The delay in the release of relief and rehabilitation funds was supposedly due to efforts to ensure that the process was not hijacked or used by local politicians for partisan politics.  Apparently, all that effort was for naught because we know for a fact that local politicians did find a way to insert themselves into the picture.  Social Welfare Secretary Dinky Soliman complained last week about the presence of Congressman Niel Tupas during the distribution of the ESA in certain towns in Iloilo and we’ve heard stories about how politician members of the Tupas clan have been engaged in some kind of a contest over who gets to preside or grab credit for the relief and rehabilitation efforts in Iloilo. 

The same happened in other provinces, although the politicians were a bit subtler.  But the situation was worst in Leyte where barangay officials directly asked for a cut from the beneficiaries in exchange for elevating their entitlement from partial assistance of P10,000 to full assistance of P30,000.  All of these happened because the inordinate delay allowed politicians at the local levels to strategize and marshal their influence and resources in support of their nefarious schemes.  Had the assistance been given immediately, the victims could have found more meaningful use for the funds.  But then again, all of these is now wishful thinking; as usual, most Filipinos have moved on thankful for whatever little they got.

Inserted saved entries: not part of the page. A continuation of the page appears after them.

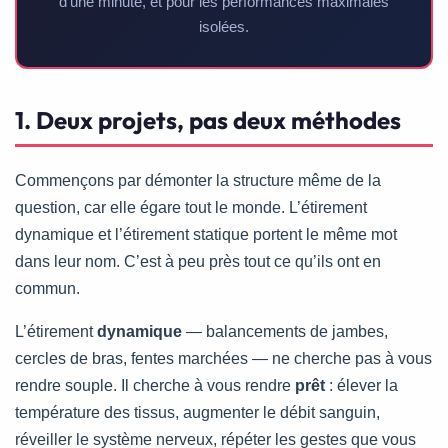
d’une minute, et pour les performances maximales
isolées.
1. Deux projets, pas deux méthodes
Commençons par démonter la structure même de la
question, car elle égare tout le monde. L’étirement
dynamique et l’étirement statique portent le même mot
dans leur nom. C’est à peu près tout ce qu’ils ont en
commun.
L’étirement
dynamique
— balancements de jambes,
cercles de bras, fentes marchées — ne cherche pas à vous
rendre souple. Il cherche à vous rendre
prêt
: élever la
température des tissus, augmenter le débit sanguin,
réveiller le système nerveux, répéter les gestes que vous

There are, however, valuable lessons that all of us hopefully learned from the Yolanda tragedy, particularly on how best to manage relief and rehabilitation efforts.  Based on what we saw, the whole response has been severely hampered by lack of effective leadership and an integrated coordination and response.  When we got to Tacloban two days after the supertyphoon struck, no one was in charge and everyone was doing programs based on their appreciation of the situation.  The situation has remained basically the same—we still don’t know who is in charge and how exactly is the rehabilitation being implemented.  As in the first few days and weeks of the tragedy, some towns and individuals have received more than what they needed while others are still waiting for scraps. There remains no visible and palpable mechanism in place to coordinate rehabilitation efforts despite claims that some masterplan has been designed.  In fact, people have remained confused as to who is really accountable; the roles Senator Ping Lacson, Secretary Mar Roxas, and Soliman have remained inchoate and in the minds of people, they are all just passing blame to each other.